No dia seguinte, na estreia do Rio de Janeiro como sede do torneio, do lado de fora do Maracanã, um novo confronto entre a PM e cerca de 500 manifestantes, que criticavam o volume de recursos usados para a Copa e cobravam mais verbas para educação e saúde.

Sepp Blatter e Dilma Rousseff
O então presidente da Fifa, Sepp Blatter, e Dilma Rousseff foram vaiados na abertura da Copa das Confederações. Foto: Getty Images

17 de junho – Megaprotestos se espalham pelo país

Enormes manifestações tomam conta do país, levando cerca de 250 mil pessoas às ruas em 12 capitais, no que foi considerado à época o maior movimento popular desde o impeachment de Fernando Collor em 1992. A noite do dia 17 foi palco de algumas das imagens mais emblemáticas das jornadas de junho de 2013, como a invasão do telhado do Congresso Nacional e a depredação da Assembleia Legislativa do Rio de Janeiro.

São Paulo – Cerca de 65 mil pessoas saem às ruas na nova manifestação convocada pelo MPL. Após a má repercussão causada pela repressão do dia 13, a tropa da PM paulista se mantém distante da manifestação, que é acompanhada por apenas alguns oficiais da corporação que adotam uma linguagem conciliadora. Manifestantes entoam gritos como “o povo acordou” e “o gigante acordou”. “Saímos do Facebook”, diz um cartaz na manifestação.
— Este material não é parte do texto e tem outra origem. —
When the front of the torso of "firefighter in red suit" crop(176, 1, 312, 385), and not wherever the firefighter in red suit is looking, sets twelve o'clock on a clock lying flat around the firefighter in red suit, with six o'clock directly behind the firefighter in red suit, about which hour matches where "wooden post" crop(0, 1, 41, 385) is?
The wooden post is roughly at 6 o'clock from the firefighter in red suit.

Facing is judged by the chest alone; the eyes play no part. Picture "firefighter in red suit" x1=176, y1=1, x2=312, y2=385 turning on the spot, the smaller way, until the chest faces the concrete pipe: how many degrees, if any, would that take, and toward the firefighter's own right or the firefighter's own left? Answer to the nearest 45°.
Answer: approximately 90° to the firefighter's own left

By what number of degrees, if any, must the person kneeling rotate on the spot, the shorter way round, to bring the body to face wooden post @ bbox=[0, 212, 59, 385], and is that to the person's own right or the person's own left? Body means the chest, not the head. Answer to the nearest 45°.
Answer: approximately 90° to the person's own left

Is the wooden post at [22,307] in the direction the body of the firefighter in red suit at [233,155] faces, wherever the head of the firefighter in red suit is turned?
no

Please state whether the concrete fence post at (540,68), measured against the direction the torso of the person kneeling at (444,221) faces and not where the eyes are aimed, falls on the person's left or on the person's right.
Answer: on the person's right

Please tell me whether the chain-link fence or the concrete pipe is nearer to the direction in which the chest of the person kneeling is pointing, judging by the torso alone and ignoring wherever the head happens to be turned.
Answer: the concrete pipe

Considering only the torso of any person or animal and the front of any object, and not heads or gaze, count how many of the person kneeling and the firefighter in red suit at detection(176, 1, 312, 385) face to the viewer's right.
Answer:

A maior parte dos manifestantes participa de protestos pela primeira vez, expressando pautas que vão além do “passe livre”, cobrando melhorias em serviços públicos, reclamando dos custos da Copa e cobrando medidas para conter violência urbana e a corrupção (tema que recebeu atenção em 2012 com o julgamento do Mensalão).

Após se concentrar no Largo da Batata, a marcha se desloca pela Avenida Faria Lima, um dos principais centros financeiros de São Paulo. Das janelas e das portarias dos prédios comerciais, pessoas aplaudem os manifestantes e gritam palavras de apoio.
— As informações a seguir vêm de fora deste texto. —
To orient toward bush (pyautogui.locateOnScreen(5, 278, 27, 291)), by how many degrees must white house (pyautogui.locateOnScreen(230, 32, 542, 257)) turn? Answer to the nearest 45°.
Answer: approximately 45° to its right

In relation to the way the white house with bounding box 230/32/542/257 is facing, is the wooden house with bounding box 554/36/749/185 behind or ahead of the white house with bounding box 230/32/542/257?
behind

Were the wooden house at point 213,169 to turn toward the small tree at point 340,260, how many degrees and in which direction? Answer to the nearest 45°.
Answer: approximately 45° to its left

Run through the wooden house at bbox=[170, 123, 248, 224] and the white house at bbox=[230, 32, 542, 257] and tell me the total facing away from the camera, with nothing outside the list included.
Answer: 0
Após atravessar a avenida e a ponte estaiada sem incidentes, parte do protesto chega ao fim em frente ao Palácio dos Bandeirantes, sede do governo, enquanto outro grupo segue para a Paulista. A PM finalmente intervém quando alguns black blocs derrubam o portão e invadem os jardins do palácio.

Rio de Janeiro – Cerca de 100 mil pessoas ocupam a avenida Rio Branco, no centro da capital fluminense. O protesto carioca resulta em cenas violentas, que acentuam um caráter de radicalização do movimento. Manifestantes investem contra a sede da Assembleia Legislativa do Rio (Alerj), cercando o prédio e obrigando policiais a se refugiarem no interior. Lojas da região são saqueadas, e agências bancárias acabam destruídas. Alguns PMs fazem disparos de fuzil para cima numa tentativa de dispersar a multidão.

Brasília – Cerca de 10 mil pessoas protestam em Brasília. Apesar de menor em comparação com outras cidades, o protesto ganha destaque quando algumas centenas de manifestantes furam um bloqueio policial e invadem o telhado do Congresso Nacional.

Outras cidades – Manifestações com milhares de participantes também são registradas em Porto Alegre, Curitiba, Belo Horizonte, Fortaleza, Belém, Vitória e Salvador, com pautas diversas como cobrança por mais investimentos em serviços públicos e combate à corrupção.

Mídia freia críticas – Antes com uma postura crítica às manifestações, alguns veículos de imprensa passam a mudar sua abordagem, focando no novo leque de pautas que surgem nas ruas. A revista Veja estampa em sua nova capa: “A revolta dos jovens. Depois do preço das passagens, a vez da corrupção e da criminalidade?”.